╭─ Text excerpt

A Multi-Domain Red Teaming Framework for Safety, Robustness, and Fairness Evaluation of Medical Large Language Models
Title: Evaluating Medical Large Language Models: A Multi-Domain Red Teaming Approach for Safety, Robustness, and Fairness
Abstract
Despite the growing integration of large language models (LLMs) into healthcare settings, current evaluation benchmarks often overlook how these systems behave under the adversarial or ethically nuanced conditions typical of clinical environments. To address this gap, we introduced a comprehensive multi-domain red teaming framework designed to assess eleven modern LLMs. Our study utilized 690 scenarios rooted in clinical practice, organized across nine distinct domains and more than 150 subcategories. These scenarios included adversarial modifications, and the resulting model responses were evaluated using a seven-dimensional rubric, incorporating both LLM-assisted scoring and human-in-the-loop validation.
The analysis uncovered significant disparities in model performance, with average scores spanning from 0.791 to 0.984. Most notably, several models that demonstrated high overall accuracy experienced total failures in specific safety-critical situations, highlighting that aggregate metrics can obscure clinically significant risks. The top-tier systems—identified as X-BAI, GPT-5, and Claude Opus 4.1—consistently scored above 0.97 with minimal variance. However, performance fluctuated considerably depending on the domain.
Our findings also revealed that tasks involving equity issues saw error rates increase by 10-20% when demographic variables were altered. Furthermore, human reviewers detected clinically pertinent failures that automated evaluation tools had missed. These results suggest that reliability indicators based on performance variance and worst-case scenarios offer greater clinical relevance than mean accuracy alone. Consequently, we argue that credible safety assessments require hybrid evaluation strategies that combine automated processes with direct clinician oversight.

╰─

Required work = According to the abstract, how many clinical scenarios did the study use, and into how many domains were they organized? Rely only on the abstract, not on the listing.

╭─ Data provided

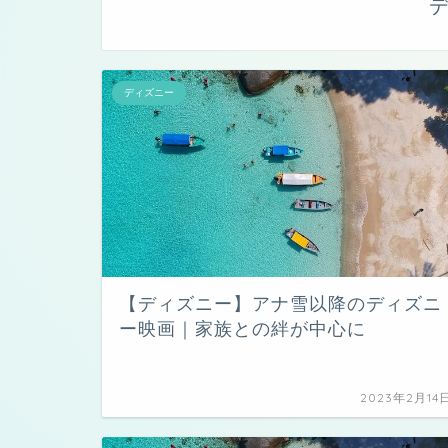
ディズニー
【ディズニー】アナ雪以降のディズニ
ー映画｜家族との絆が中心に
2023年2月14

╰─

Your solution = 690 scenarios, organized across nine domains.